4. Debugging and verifying
Debugging assembly code can be quite hard and frustrating, as you probably already have discovered. I would recommend that you start with writing the piece of code you want to optimize as a subroutine in a high level language. Next, write a test program that will test your subroutine thoroughly. Make sure the test program goes into all branches and boundary cases.
When your high level language subroutine works with your test program then you are ready to translate the code to assembly language.
Now you can start to optimize. Each time you have made a modification you should run it on the test program to see if it works correctly. Number all your versions and save them so that you can go back and test them again in case you discover an error that the test program didn't catch (such as writing to a wrong address).
Test the speed of the most critical part of your program with the method described in chapter 30 or with a test program.
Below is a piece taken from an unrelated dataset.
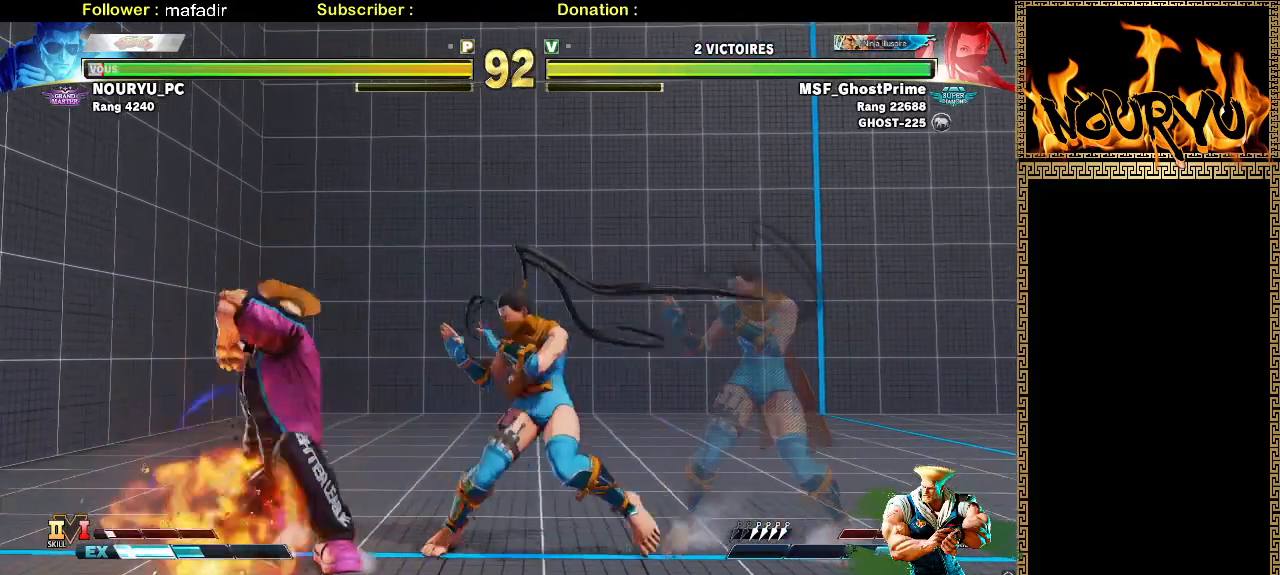
{"dt_ms": 500, "buttons": [], "left_stick": "down-left", "events": [[167, "SQUARE", "down"], [400, "SQUARE", "up"]]}
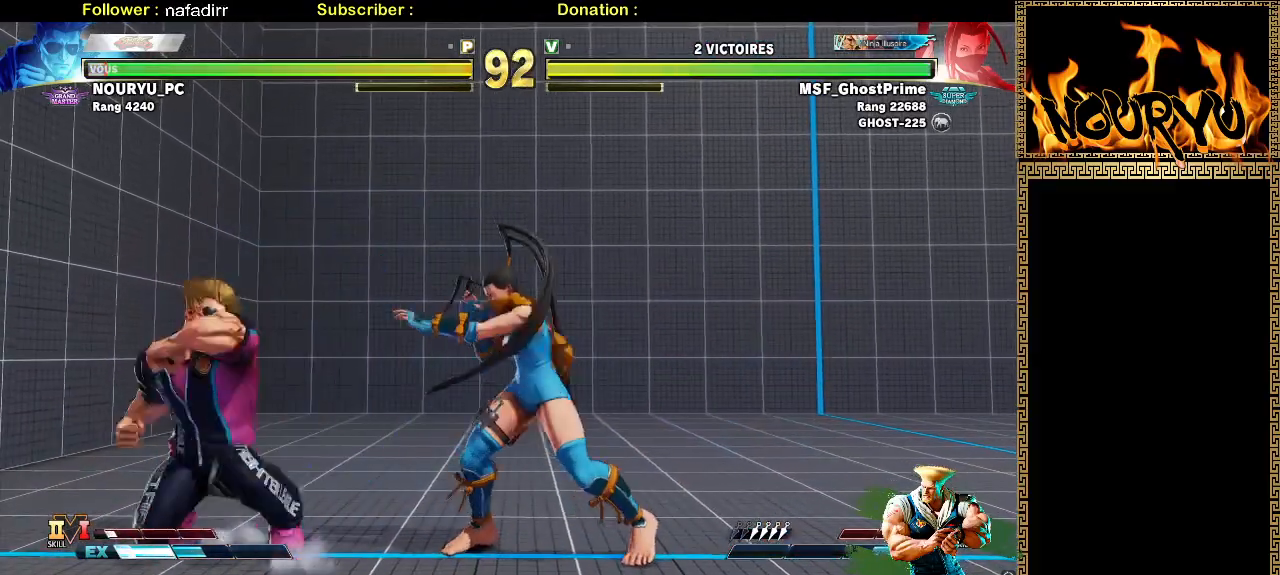
{"dt_ms": 1000, "buttons": [], "left_stick": "down-left"}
If the code is significantly slower than expected, then the most probable causes are: cache misses (chapter 7), misaligned operands (chapter 6), first time penalty (chapter 8), branch mispredictions (chapter 22), instruction fetch problems (chapter 15), register read stalls (16), or long dependency chains (chapter 20).
Highly optimized code tends to be very difficult to read and understand for others, and even for yourself when you get back to it after some time. In order to make it possible to maintain the code it is important that you organize it into small logical units (procedures or macros) with a well-defined interface and appropriate comments. The more complicated the code is to read, the more important is a good documentation.